Design of Kinetic Spectrophotometric Method for Sensing Tartrazine Color in Real Samples Using Sensor Starch-capped ZnSNPs
Subject Areas : PolymerMostafa Ahmadi 1 , Alireza Geramizadegan 2
1 - Department of Chemical Engineering, Dashtestan Branch, Islamic Azad University,Dashtestan, Iran.

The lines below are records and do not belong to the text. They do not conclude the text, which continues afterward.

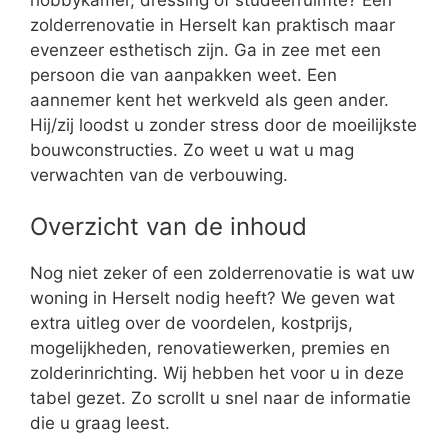
zolderrenovatie in Herselt kan praktisch maar
evenzeer esthetisch zijn. Ga in zee met een
persoon die van aanpakken weet. Een
aannemer kent het werkveld als geen ander.
Hij/zij loodst u zonder stress door de moeilijkste
bouwconstructies. Zo weet u wat u mag
verwachten van de verbouwing.
Overzicht van de inhoud
Nog niet zeker of een zolderrenovatie is wat uw
woning in Herselt nodig heeft? We geven wat
extra uitleg over de voordelen, kostprijs,
mogelijkheden, renovatiewerken, premies en
zolderinrichting. Wij hebben het voor u in deze
tabel gezet. Zo scrollt u snel naar de informatie
die u graag leest.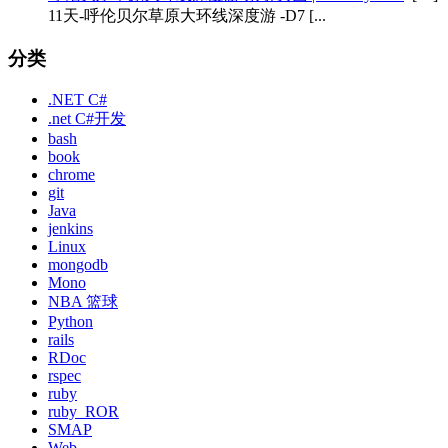
11天-呼伦贝尔草原大环线深度游 -D7 [...
分类
.NET C#
.net C#开发
bash
book
chrome
git
Java
jenkins
Linux
mongodb
Mono
NBA 篮球
Python
rails
RDoc
rspec
ruby
ruby_ROR
SMAP
Web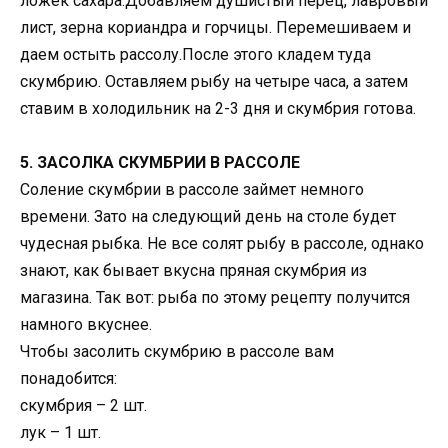
ложек сахара.Добавляем душистый перец, лавровый
лист, зерна кориандра и горчицы. Перемешиваем и
даем остыть рассолу.После этого кладем туда
скумбрию. Оставляем рыбу на четыре часа, а затем
ставим в холодильник на 2-3 дня и скумбрия готова.
5. ЗАСОЛКА СКУМБРИИ В РАССОЛЕ
Соление скумбрии в рассоле займет немного
времени. Зато на следующий день на столе будет
чудесная рыбка. Не все солят рыбу в рассоле, однако
знают, как бывает вкусна пряная скумбрия из
магазина. Так вот: рыба по этому рецепту получится
намного вкуснее.
Чтобы засолить скумбрию в рассоле вам
понадобится:
скумбрия – 2 шт.
лук – 1 шт.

2 - Department of Chemical Engineering, Dashtestan Branch, Islamic Azad University,Dashtestan, Iran.
Keywords:
Abstract :
Tartrazine is a synthetic organic food dye that can be found in common food products such as bakery products, dairy products, candies, and beverage. The presence and content of tartrazine color must be controlled in food products due to their potential harmfulness to human beings.To determine the tartrazine color in solution, we used a prepared from Starch-capped ZnSNPs sensor and kinetic spectrophotometric method. The calibration curve was linear in the range of 0.01 to 10.0 mg L-1. The standard deviation of 1.0 %, and detection limit of the method (0.01 mg L-1 in time 25 min, 399 nm) were obtained for sensor level response Starch-capped ZnSNPs with (95%) confidence evaluated. The chemical Starch-capped ZnSNPs sensor made it possible as an excellent sensor with reproducibility.